29292 Conniewalker

Discovery
- Discovered by: C. Shoemaker D. H. Levy
- Discovery site: Palomar Obs.
- Discovery date: 24 May 1993

Designations
- Named after: Connie Walker (astronomer)
- Alternative designations: 1993 KZ_{1}
- Minor planet category: main-belt · Phocaea

Orbital characteristics
- Epoch 4 September 2017 (JD 2458000.5)
- Uncertainty parameter 0
- Observation arc: 33.43 yr (12,212 days)
- Aphelion: 2.8157 AU
- Perihelion: 1.8802 AU
- Semi-major axis: 2.3480 AU
- Eccentricity: 0.1992
- Orbital period (sidereal): 3.60 yr (1,314 days)
- Mean anomaly: 259.91°
- Mean motion: 0° 16^{m} 26.04^{s} / day
- Inclination: 25.552°
- Longitude of ascending node: 89.840°
- Argument of perihelion: 170.01°

Physical characteristics
- Dimensions: 4.57 km (taken) 4.571 km 4.581±0.217 km
- Synodic rotation period: 30.5 h 30.6±0.05 h
- Geometric albedo: 0.3097 0.367±0.049 0.3674±0.0485
- Spectral type: S
- Absolute magnitude (H): 13.10 · 13.4 · 13.5 · 13.59 · 14.03

= 29292 Conniewalker =

Main-belt asteroid

29292 Conniewalker (provisional designation ') is a bright, stony Phocaea asteroid and slow tumbler from the inner regions of the asteroid belt, approximately 4.6 kilometers in diameter. It was discovered on 24 May 1993, by American astronomer Carolyn Shoemaker and Canadian astronomer David Levy at the Palomar Observatory in California, United States.

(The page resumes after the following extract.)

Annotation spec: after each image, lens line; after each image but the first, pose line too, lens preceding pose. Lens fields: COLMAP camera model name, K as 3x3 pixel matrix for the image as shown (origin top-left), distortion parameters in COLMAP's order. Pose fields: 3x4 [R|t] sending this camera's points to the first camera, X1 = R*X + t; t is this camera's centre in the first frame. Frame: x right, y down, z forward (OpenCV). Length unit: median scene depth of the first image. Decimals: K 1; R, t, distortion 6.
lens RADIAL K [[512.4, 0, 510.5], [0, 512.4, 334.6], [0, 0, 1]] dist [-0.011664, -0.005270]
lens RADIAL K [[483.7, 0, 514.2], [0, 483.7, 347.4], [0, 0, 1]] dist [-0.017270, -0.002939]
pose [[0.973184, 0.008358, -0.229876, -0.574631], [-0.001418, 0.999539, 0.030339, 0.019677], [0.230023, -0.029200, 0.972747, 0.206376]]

== Orbit and classification ==
Conniewalker is a member of the Phocaea family of stony asteroids (701). It orbits the Sun in the inner main-belt at a distance of 1.9–2.8 AU once every 3 years and 7 months (1,314 days). Its orbit has an eccentricity of 0.20 and an inclination of 26° with respect to the ecliptic. A first precovery was obtained at the Siding Spring Observatory in 1983, extending the body's observation arc by 10 years prior to its official discovery observation.

== Physical characteristics ==

=== Rotation period ===
In 2011, rotational lightcurves of Conniewalker were obtained at the Via Capote Observatory in California and at the Ondřejov Observatory in the Czech Republic. Lightcurve analysis gave a rotation period of 30.5 and 30.6 hours, with a brightness amplitude of 0.63 and 0.62 magnitude, respectively (U=2/3-).

Conniewalker is a tumbler. The non-principal axis rotation (NPAR) has been observed during 22 sessions over a 46-day period. The slow tumbler had previously been a target in ASU's Photometric Survey for Asynchronous Binary Asteroids.

=== Diameter and albedo ===
According to the survey carried out by the NEOWISE mission of NASA's Wide-field Infrared Survey Explorer, Conniewalker measures 4.581 kilometers in diameter and has a bright surface albedo of 0.367. The Collaborative Asteroid Lightcurve Link adopts the revised WISE-data by Petr Pravec, that is, an albedo of 0.3097 and a diameter of 4.571 kilometers with an absolute magnitude of 13.10.

== Naming ==
This minor planet was named in honor of American astronomer Connie Walker (born 1957), who has examined the formation of stars in galaxies in varying stages of development. She is well known for the educational Project Astro-Tucson and her successful work in astronomy with children and young adults in Arizona. The official naming citation was published by the Minor Planet Center on 7 January 2004 (M.P.C. 50464).